Written task: Count the lines in the records below that contain the string "action", and reply with that number alone.

Information supplied:
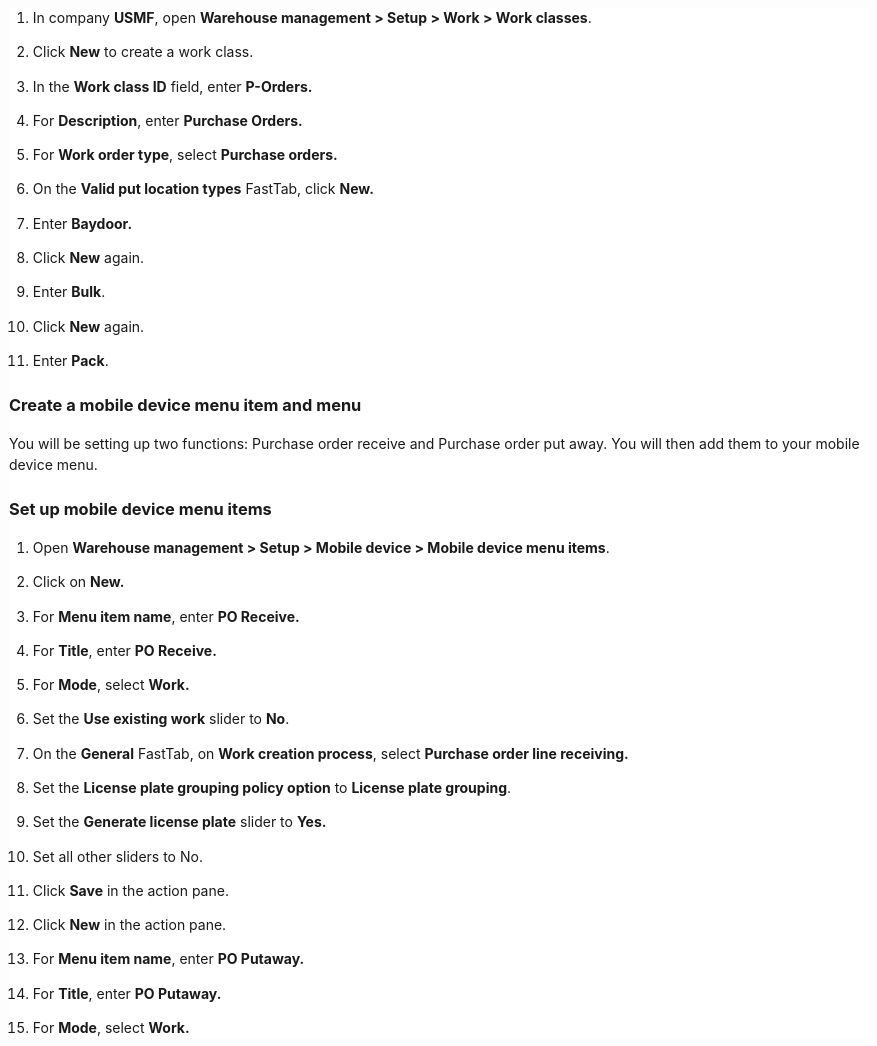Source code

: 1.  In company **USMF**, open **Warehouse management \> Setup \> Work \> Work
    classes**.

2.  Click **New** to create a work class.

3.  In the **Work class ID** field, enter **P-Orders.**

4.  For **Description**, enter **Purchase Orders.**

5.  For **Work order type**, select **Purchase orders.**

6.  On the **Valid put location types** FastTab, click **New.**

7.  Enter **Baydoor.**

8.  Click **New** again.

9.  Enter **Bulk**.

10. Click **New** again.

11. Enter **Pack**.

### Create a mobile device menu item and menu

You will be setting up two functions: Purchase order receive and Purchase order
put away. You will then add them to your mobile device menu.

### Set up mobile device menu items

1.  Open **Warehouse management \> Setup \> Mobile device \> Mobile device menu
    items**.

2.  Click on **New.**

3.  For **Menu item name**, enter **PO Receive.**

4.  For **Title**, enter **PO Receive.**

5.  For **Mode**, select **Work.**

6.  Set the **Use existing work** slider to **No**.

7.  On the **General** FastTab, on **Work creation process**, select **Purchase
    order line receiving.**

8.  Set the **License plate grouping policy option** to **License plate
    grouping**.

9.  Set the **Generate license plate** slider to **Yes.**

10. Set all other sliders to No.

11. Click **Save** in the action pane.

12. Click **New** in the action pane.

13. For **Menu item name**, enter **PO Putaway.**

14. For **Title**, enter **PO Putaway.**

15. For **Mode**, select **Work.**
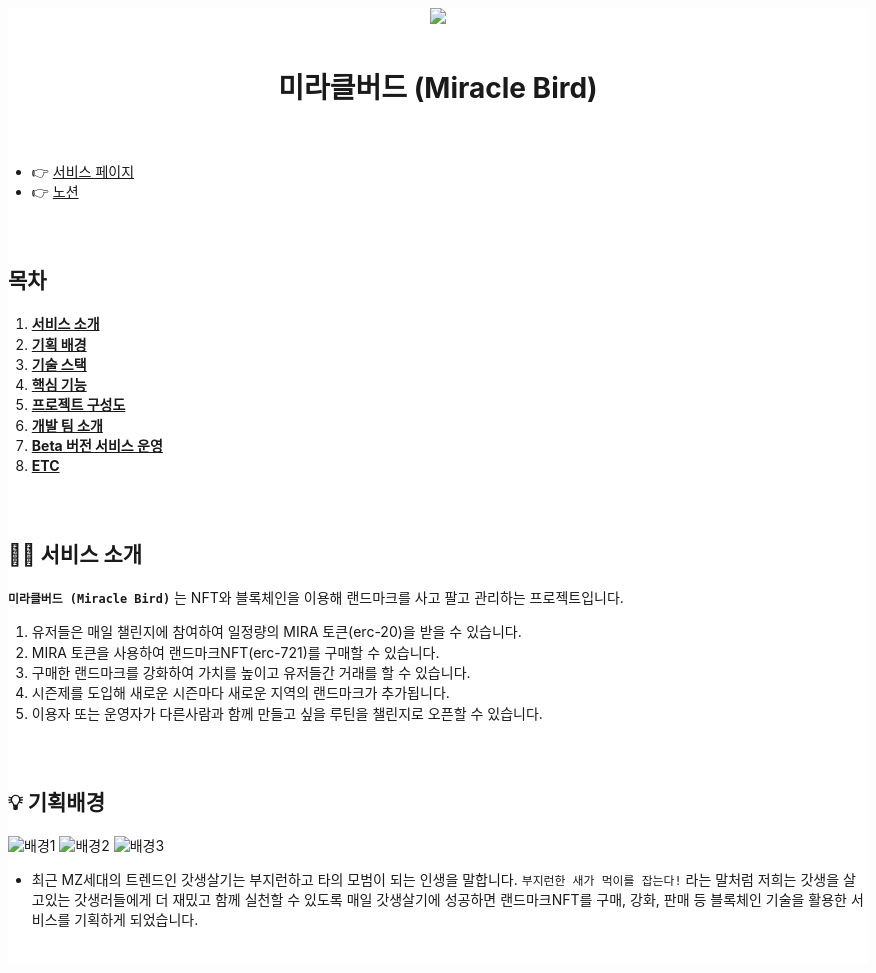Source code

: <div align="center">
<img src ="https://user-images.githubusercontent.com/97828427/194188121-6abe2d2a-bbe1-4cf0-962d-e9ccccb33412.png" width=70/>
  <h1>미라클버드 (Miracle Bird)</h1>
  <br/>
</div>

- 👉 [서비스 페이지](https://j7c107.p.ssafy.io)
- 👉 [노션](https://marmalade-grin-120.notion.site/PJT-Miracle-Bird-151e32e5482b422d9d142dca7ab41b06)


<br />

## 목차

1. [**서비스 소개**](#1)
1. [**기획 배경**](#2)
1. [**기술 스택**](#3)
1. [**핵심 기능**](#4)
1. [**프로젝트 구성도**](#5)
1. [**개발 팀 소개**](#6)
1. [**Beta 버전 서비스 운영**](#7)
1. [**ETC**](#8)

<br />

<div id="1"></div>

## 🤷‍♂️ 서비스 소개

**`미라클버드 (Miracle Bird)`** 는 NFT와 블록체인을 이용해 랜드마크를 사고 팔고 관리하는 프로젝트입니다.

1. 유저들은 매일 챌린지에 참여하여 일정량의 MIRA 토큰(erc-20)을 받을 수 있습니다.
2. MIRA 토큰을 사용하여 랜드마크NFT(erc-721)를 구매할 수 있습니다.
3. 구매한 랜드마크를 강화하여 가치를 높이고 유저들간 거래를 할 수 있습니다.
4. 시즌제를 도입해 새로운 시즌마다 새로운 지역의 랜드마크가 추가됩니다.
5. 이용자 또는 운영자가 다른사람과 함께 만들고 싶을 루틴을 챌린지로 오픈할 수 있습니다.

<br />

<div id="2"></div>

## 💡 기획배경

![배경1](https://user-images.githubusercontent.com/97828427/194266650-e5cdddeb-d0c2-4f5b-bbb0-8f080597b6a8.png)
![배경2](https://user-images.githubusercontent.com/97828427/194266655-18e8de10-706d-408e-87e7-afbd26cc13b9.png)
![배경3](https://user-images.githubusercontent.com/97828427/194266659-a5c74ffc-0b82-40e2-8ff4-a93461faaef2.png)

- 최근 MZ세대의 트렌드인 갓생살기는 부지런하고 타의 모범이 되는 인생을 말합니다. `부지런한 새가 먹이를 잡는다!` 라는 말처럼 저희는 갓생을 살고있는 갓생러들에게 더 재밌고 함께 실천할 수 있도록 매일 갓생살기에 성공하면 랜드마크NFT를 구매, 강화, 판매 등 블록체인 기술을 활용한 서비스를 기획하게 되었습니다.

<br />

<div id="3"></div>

Output below: 2